Problem description> Please return every line in the following data that includes the string "locate".
*-*-*
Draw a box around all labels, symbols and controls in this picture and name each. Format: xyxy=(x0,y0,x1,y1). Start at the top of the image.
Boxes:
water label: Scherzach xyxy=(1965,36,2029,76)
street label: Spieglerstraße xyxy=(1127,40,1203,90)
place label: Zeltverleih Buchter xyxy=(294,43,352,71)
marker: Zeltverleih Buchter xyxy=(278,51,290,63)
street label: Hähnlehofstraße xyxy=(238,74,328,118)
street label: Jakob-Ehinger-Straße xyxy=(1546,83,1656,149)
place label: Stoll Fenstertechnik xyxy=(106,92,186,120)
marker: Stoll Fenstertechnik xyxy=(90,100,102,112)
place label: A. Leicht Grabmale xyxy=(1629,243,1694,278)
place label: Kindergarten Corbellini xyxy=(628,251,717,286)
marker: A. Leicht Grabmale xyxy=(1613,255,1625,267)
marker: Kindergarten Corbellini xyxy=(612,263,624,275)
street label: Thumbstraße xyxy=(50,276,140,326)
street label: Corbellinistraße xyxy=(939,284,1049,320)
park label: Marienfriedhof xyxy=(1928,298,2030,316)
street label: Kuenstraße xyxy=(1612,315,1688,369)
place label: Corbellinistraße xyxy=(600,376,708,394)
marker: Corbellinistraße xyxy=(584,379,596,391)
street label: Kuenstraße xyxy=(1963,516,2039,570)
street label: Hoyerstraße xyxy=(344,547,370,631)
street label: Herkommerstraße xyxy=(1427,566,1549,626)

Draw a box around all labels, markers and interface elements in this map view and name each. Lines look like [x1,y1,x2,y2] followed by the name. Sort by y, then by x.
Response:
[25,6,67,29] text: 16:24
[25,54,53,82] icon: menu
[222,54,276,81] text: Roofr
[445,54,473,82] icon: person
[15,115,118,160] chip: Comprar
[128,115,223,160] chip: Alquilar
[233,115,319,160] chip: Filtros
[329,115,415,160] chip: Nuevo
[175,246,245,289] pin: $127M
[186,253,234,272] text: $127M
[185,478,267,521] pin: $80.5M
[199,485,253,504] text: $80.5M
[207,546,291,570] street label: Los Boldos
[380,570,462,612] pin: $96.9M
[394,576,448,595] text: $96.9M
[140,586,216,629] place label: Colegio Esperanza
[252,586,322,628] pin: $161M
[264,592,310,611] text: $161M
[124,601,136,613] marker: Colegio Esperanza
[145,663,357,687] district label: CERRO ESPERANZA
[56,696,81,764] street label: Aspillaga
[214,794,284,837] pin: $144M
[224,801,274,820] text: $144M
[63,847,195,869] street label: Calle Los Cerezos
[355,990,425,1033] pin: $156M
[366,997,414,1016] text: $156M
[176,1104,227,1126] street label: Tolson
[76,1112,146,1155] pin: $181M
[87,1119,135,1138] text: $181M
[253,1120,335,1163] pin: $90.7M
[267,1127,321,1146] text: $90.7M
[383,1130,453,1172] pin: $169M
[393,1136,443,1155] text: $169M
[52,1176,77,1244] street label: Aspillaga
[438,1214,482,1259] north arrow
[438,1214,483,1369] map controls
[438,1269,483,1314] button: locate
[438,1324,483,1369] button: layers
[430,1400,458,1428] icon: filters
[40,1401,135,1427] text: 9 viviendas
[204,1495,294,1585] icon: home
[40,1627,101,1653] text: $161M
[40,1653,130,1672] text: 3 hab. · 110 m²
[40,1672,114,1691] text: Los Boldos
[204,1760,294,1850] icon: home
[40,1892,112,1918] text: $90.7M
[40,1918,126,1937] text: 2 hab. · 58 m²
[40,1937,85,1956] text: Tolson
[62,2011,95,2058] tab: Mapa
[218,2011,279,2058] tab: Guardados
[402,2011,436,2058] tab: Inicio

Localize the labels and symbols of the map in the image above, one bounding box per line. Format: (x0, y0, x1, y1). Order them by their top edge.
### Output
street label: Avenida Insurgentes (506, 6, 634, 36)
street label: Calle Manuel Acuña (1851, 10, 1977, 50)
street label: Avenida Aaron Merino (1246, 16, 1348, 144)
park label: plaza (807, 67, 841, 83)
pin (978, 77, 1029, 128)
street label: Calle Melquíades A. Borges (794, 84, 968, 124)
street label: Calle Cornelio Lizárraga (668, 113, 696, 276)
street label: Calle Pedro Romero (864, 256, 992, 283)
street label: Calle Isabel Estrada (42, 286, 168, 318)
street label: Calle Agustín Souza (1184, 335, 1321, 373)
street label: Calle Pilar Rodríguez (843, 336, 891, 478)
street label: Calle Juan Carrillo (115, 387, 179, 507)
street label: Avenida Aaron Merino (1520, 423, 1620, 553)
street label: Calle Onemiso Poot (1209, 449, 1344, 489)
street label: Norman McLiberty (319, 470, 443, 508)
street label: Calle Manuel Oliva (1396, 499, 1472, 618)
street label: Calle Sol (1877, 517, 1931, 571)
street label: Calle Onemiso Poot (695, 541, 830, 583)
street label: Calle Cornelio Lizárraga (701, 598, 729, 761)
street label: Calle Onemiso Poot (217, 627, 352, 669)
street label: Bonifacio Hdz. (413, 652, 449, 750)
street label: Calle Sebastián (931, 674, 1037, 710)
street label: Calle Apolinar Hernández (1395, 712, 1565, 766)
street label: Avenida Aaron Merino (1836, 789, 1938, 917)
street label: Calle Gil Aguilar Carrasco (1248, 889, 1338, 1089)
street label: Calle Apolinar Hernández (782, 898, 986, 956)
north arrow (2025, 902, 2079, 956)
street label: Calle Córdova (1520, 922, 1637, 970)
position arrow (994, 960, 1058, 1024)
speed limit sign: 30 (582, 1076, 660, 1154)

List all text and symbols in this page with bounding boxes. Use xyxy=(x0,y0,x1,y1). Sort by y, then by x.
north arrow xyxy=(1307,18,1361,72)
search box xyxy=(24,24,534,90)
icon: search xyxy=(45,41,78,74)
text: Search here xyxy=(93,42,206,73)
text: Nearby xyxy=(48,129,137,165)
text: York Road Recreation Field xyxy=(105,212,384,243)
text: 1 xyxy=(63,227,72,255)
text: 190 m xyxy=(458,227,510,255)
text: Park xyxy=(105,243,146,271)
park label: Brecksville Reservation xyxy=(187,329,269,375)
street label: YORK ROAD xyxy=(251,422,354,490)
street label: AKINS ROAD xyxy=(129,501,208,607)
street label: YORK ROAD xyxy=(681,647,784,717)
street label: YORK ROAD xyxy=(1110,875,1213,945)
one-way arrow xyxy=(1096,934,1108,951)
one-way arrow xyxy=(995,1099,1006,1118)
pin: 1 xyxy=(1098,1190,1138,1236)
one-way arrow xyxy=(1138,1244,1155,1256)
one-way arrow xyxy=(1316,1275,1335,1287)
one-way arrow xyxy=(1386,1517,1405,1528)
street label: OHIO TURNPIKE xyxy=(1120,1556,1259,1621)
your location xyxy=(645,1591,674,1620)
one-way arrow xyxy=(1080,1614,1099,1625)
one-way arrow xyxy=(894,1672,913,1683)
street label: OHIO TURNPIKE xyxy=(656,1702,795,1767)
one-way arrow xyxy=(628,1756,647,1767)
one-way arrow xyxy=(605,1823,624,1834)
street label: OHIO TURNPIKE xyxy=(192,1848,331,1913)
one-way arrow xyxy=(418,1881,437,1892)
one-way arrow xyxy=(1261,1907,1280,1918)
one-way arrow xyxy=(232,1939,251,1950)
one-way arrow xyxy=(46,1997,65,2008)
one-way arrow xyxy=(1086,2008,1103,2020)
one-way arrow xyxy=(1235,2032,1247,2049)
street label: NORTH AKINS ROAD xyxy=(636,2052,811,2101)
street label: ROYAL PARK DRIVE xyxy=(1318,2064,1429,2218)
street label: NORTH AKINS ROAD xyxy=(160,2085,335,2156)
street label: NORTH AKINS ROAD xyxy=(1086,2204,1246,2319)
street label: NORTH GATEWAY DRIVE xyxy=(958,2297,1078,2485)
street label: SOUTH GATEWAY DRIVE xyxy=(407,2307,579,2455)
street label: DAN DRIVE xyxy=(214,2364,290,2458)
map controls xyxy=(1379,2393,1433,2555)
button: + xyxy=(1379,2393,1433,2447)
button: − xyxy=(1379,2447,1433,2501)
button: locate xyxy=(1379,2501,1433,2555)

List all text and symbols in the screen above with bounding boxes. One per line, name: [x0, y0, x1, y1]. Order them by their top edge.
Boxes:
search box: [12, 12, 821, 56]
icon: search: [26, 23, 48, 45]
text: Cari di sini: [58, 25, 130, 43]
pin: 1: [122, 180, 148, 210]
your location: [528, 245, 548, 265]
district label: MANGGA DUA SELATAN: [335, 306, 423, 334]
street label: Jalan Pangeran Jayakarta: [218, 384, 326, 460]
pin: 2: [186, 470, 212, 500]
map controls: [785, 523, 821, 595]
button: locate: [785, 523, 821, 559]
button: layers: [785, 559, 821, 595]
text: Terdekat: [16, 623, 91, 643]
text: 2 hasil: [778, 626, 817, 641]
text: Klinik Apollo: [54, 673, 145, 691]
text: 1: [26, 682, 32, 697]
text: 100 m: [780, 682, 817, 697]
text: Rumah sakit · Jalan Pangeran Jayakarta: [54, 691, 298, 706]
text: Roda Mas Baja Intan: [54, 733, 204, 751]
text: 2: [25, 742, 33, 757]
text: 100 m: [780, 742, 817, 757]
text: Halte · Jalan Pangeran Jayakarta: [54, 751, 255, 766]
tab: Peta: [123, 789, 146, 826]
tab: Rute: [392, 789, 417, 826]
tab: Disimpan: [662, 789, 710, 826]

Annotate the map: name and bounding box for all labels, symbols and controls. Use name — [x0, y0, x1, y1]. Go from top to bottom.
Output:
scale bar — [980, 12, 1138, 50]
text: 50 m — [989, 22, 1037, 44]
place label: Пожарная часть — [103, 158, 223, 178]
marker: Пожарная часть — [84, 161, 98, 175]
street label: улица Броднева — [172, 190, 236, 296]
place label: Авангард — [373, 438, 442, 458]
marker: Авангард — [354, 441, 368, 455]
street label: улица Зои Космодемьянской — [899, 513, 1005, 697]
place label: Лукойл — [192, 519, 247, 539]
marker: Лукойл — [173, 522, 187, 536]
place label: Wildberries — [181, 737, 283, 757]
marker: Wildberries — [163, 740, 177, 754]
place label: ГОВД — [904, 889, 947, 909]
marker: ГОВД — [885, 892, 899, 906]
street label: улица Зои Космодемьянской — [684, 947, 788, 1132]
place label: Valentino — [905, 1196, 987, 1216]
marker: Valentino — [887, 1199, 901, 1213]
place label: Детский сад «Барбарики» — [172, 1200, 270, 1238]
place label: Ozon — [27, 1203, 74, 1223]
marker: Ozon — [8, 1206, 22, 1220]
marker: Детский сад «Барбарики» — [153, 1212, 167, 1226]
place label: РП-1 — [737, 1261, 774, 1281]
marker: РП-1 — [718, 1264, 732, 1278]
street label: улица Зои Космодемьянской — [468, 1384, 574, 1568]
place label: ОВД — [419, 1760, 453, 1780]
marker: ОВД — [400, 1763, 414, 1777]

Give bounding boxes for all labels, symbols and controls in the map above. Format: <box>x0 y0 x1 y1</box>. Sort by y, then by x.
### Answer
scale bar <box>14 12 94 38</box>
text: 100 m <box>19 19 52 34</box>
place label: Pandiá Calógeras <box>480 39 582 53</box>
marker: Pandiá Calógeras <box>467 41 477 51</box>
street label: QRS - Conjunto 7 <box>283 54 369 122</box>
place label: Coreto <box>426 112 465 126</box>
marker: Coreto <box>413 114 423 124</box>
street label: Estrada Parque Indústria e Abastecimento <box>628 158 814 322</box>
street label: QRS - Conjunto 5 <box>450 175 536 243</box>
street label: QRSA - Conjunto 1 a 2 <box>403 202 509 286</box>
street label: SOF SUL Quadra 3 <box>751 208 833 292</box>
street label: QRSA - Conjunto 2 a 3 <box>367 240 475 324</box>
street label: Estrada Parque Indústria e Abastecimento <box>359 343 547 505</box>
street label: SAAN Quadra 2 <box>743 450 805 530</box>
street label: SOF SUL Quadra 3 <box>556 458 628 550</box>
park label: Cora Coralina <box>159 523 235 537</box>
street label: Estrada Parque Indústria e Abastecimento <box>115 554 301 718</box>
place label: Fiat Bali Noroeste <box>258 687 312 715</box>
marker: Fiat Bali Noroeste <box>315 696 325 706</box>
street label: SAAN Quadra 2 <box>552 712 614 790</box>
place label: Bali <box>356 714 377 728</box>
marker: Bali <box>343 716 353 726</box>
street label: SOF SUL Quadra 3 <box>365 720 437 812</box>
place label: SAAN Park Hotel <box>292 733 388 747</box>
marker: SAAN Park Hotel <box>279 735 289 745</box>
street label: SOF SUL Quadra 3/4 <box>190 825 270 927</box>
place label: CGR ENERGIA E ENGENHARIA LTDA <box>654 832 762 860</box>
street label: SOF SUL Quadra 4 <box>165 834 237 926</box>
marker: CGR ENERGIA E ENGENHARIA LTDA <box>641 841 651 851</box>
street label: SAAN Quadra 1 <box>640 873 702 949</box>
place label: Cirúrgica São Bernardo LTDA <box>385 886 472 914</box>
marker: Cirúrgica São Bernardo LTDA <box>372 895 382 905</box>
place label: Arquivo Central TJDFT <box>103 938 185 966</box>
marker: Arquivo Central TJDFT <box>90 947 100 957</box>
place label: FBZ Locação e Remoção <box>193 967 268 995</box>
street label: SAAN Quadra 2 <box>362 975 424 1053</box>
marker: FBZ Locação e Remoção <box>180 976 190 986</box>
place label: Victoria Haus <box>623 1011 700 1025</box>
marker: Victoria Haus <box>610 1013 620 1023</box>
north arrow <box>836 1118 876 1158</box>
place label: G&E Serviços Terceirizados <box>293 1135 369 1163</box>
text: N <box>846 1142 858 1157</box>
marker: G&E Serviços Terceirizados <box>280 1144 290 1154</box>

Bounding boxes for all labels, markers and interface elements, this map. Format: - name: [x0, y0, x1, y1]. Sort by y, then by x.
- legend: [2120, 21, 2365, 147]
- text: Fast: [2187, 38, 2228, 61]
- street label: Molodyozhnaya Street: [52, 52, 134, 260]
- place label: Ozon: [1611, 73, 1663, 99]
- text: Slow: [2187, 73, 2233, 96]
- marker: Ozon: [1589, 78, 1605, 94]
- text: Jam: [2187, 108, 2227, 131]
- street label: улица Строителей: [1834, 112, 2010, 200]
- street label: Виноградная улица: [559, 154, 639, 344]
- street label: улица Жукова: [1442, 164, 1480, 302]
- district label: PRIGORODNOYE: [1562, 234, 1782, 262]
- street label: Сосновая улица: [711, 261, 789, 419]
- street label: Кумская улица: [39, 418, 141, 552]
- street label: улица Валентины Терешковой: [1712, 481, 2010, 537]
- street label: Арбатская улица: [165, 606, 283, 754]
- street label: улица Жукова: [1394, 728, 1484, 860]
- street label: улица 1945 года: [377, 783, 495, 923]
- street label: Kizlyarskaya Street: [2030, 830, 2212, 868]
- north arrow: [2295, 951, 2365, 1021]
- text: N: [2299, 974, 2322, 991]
*-*-*
Problem solution>
[438,1269,483,1314] button: locate
button: locate xyxy=(1379,2501,1433,2555)
button: locate: [785, 523, 821, 559]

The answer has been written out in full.